In the study’s ongoing Phase 3 portion, participants are being randomly assigned to receive either miv-cel or standard-of-care MG therapies, with the main goals of determining whether the experimental cell therapy is better than standard treatment at improving MG-ADL and/or QMG scores. Adults with hard-to-manage gMG are currently being recruited at sites in the U.S., Australia, Brazil, and Germany.

“The ability of miv-cel to achieve minimal symptom expression while eliminating the need for chronic immunotherapies following a single dose represents a meaningful clinical advancement with the potential to significantly improve daily function and quality of life for patients,” said Srikanth Muppidi, MD, investigator in the KYSA-6 trial at Stanford Medicine. “I’m encouraged by these findings and look forward to the results from the Company’s Phase 3 trial.”

How CAR T-cell therapy targets the disease in gMG

In gMG, self-targeting antibodies interfere with communication between nerve and muscle cells, leading to symptoms such as fatigue and muscle weakness.
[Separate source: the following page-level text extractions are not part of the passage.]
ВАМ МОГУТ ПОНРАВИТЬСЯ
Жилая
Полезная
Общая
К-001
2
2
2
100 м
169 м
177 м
Miv-cel aims to deplete B-cells, the immune cells that produce MG-causing antibodies. In doing so, the therapy is designed to lower levels of these antibodies and potentially ease symptoms.

A CAR T-cell therapy, miv-cel involves collecting T-cells (another type of immune cell) from a patient, then engineering them with a human-made receptor that directs them to target B-cells.

Patients undergo a round of chemotherapy to reduce existing immune cells and make room for the therapy, after which the modified T-cells are infused back into the patient to target B-cells.

The KYSA-6 trial is specifically testing the therapy in gMG patients positive for the two most common types of MG-related antibodies, those targeting acetylcholine receptor (AChR) and muscle-specific kinase (MuSK). Participants have persistent gMG symptoms despite prior treatment with available therapies.

Newly presented data covered the seven participants in the study’s Phase 2 portion who received a single dose of miv-cel as of late February, at which point all had been followed for at least three months, with a few followed for more than a year.

Kyverna reported that all treated patients experienced at least a three-point drop in both MG-ADL and QMG scores, a reduction that is considered clinically significant. Available data showed that, at about six months after miv-cel treatment, the average score reduction was 8.5 points for MG-ADL and 11.3 points for QMG.

Additional measure shows consistent symptom improvement

Another measure of disease severity called the Myasthenia Gravis Composite (MGC) showed similar trends: all seven patients experienced clinically meaningful improvements, with an average score drop of 16 points.

At last follow-up, more than half of the patients (57%) had achieved minimal symptom expression, corresponding to an MG-ADL score of 0 or 1 and reflecting no or minimal impact of the disease on daily life.

Kyverna noted that deep reductions in these disease severity scores were seen within two weeks of miv-cel treatment. Among the three patients with longer follow-up, responses were sustained for up to one year. The company also reported that patients remained free of nonsteroidal immunosuppressants, high-dose steroids, and FcRn or complement inhibitors through about six months.

Miv-cel was generally tolerated well. As previously reported, a few of the participants experienced severe low levels of neutrophils, a type of immune cell, which is a common and expected side effect of the chemotherapy used to prepare for treatment. No other serious safety issues were documented.

“Notably, today’s longer-term data demonstrate the continued deepening of response over time across multiple clinical outcome measures,” said Naji Gehchan, MD, Kyverna’s chief medical and development officer. “These profound and unprecedented results are driven by miv-cel’s unique ability to target the disease at the source, deeply depleting B-cells to drive an immune reset and achieve durable drug-free, disease-free remission for patients with generalized myasthenia gravis.”